Question

If the value of \(\frac{\cos^2 48^\circ - \sin^2 12^\circ}{\sin^2 24^\circ - \sin^2 6^\circ}\) is \(\frac{\alpha + \beta\sqrt{5}}{\gamma}\) then value of \((\alpha + \beta + \gamma)\) (where \(\alpha, \beta, \gamma \in \mathbb{N}\) and are in lowest form) :

• A. 3
• B. 4
• C. 5
• D. 6

Hint:

Memorizing product-to-sum formulas and specific values like \(\sin 18^\circ\) and \(\cos 36^\circ\) is crucial for solving such trigonometry problems quickly in competitive exams.

Answer 1

The Correct Option is D

Step 1: Understanding the Question:
We need to simplify a trigonometric expression and express it in the form \(\frac{\alpha + \beta\sqrt{5}}{\gamma}\).

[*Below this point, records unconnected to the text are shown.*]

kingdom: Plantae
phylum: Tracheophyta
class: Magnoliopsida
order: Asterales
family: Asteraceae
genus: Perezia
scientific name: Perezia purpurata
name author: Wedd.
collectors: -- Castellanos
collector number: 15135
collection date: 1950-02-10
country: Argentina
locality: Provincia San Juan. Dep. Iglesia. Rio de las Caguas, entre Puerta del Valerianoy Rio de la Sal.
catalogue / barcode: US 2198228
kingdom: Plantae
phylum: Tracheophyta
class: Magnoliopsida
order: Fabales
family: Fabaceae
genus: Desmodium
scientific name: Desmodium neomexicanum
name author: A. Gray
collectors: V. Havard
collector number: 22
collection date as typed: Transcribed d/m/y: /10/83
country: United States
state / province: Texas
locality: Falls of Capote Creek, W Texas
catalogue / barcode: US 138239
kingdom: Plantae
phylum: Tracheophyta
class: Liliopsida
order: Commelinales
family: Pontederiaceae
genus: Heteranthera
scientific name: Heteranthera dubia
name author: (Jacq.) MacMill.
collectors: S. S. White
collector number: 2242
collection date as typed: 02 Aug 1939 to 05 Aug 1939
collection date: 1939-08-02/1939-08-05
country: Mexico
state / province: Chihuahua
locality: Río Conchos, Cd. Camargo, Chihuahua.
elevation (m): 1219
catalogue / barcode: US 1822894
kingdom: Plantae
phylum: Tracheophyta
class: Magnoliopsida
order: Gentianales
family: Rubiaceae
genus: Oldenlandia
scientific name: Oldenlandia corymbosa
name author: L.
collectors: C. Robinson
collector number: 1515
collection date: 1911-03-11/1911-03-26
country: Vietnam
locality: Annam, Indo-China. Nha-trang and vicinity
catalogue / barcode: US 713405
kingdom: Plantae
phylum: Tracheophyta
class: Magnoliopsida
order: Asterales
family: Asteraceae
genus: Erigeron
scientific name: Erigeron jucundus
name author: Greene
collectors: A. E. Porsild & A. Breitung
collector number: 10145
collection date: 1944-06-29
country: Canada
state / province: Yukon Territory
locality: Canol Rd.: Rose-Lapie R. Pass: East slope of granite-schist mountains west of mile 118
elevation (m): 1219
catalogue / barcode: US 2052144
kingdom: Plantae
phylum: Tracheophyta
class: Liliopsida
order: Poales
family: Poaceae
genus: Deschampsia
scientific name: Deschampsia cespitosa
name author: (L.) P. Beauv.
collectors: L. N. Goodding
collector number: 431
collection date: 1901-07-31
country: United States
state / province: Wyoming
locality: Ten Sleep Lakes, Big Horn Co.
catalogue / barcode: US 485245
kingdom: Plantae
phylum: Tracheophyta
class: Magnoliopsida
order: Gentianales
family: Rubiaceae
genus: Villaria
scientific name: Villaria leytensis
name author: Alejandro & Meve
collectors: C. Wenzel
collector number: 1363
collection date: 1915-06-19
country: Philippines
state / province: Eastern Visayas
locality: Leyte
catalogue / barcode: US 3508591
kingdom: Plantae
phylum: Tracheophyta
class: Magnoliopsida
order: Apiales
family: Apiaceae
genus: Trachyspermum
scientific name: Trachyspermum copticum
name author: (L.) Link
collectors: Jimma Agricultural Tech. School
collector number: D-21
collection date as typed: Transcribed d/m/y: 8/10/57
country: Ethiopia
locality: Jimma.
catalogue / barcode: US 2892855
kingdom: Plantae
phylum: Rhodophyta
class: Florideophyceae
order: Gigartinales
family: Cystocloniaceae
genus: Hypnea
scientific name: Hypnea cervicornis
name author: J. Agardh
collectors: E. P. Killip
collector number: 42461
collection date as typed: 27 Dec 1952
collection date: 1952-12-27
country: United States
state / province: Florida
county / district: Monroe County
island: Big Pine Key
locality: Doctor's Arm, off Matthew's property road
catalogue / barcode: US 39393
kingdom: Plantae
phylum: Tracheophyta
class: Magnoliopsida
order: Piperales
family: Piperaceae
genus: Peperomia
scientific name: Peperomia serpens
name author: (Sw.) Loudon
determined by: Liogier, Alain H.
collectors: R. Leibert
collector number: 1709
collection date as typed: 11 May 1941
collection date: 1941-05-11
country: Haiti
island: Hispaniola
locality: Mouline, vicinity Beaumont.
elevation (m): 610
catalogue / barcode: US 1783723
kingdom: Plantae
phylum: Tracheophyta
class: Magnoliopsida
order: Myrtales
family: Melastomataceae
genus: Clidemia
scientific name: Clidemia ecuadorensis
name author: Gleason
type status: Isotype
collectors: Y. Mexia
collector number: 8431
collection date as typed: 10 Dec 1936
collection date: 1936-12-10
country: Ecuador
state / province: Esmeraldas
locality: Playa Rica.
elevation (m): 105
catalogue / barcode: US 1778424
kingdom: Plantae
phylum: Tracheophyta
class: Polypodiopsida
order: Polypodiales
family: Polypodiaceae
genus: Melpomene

Then we have to find the sum of the integers \(\alpha, \beta, \gamma\).

Step 2: Key Formula or Approach:
We will use the following trigonometric identities:
\(\cos^2 A - \sin^2 B = \cos(A+B)\cos(A-B)\)
\(\sin^2 A - \sin^2 B = \sin(A+B)\sin(A-B)\) We will also need the values of some standard angles: \(\cos 36^\circ = \frac{\sqrt{5}+1}{4}\) and \(\sin 18^\circ = \frac{\sqrt{5}-1}{4}\).

Step 3: Detailed Explanation:
Let's simplify the numerator and the denominator separately.
Numerator: \(\cos^2 48^\circ - \sin^2 12^\circ\) Using the identity \(\cos^2 A - \sin^2 B = \cos(A+B)\cos(A-B)\): \[ \cos(48^\circ+12^\circ)\cos(48^\circ-12^\circ) = \cos(60^\circ)\cos(36^\circ) \] We know \(\cos 60^\circ = \frac{1}{2}\) and \(\cos 36^\circ = \frac{\sqrt{5}+1}{4}\). \[ \text{Numerator} = \frac{1}{2} \cdot \frac{\sqrt{5}+1}{4} = \frac{\sqrt{5}+1}{8} \] Denominator: \(\sin^2 24^\circ - \sin^2 6^\circ\) Using the identity \(\sin^2 A - \sin^2 B = \sin(A+B)\sin(A-B)\): \[ \sin(24^\circ+6^\circ)\sin(24^\circ-6^\circ) = \sin(30^\circ)\sin(18^\circ) \] We know \(\sin 30^\circ = \frac{1}{2}\) and \(\sin 18^\circ = \frac{\sqrt{5}-1}{4}\). \[ \text{Denominator} = \frac{1}{2} \cdot \frac{\sqrt{5}-1}{4} = \frac{\sqrt{5}-1}{8} \] Now, let's find the value of the given expression: \[ \frac{\text{Numerator}}{\text{Denominator}} = \frac{(\sqrt{5}+1)/8}{(\sqrt{5}-1)/8} = \frac{\sqrt{5}+1}{\sqrt{5}-1} \] To rationalize the denominator, we multiply the numerator and denominator by \((\sqrt{5}+1)\): \[ \frac{(\sqrt{5}+1)}{(\sqrt{5}-1)} \times \frac{(\sqrt{5}+1)}{(\sqrt{5}+1)} = \frac{(\sqrt{5}+1)^2}{(\sqrt{5})^2 - 1^2} = \frac{5 + 1 + 2\sqrt{5}}{5-1} = \frac{6+2\sqrt{5}}{4} \] Simplifying the expression by dividing by 2: \[ \frac{3+\sqrt{5}}{2} \]
Step 4: Final Answer:
We are given that the value is \(\frac{\alpha + \beta\sqrt{5}}{\gamma}\). Comparing this with our result \(\frac{3+1\sqrt{5}}{2}\), we get: \(\alpha = 3\), \(\beta = 1\), \(\gamma = 2\).
These are natural numbers and in the lowest form.
The required value is \(\alpha + \beta + \gamma = 3 + 1 + 2 = 6\).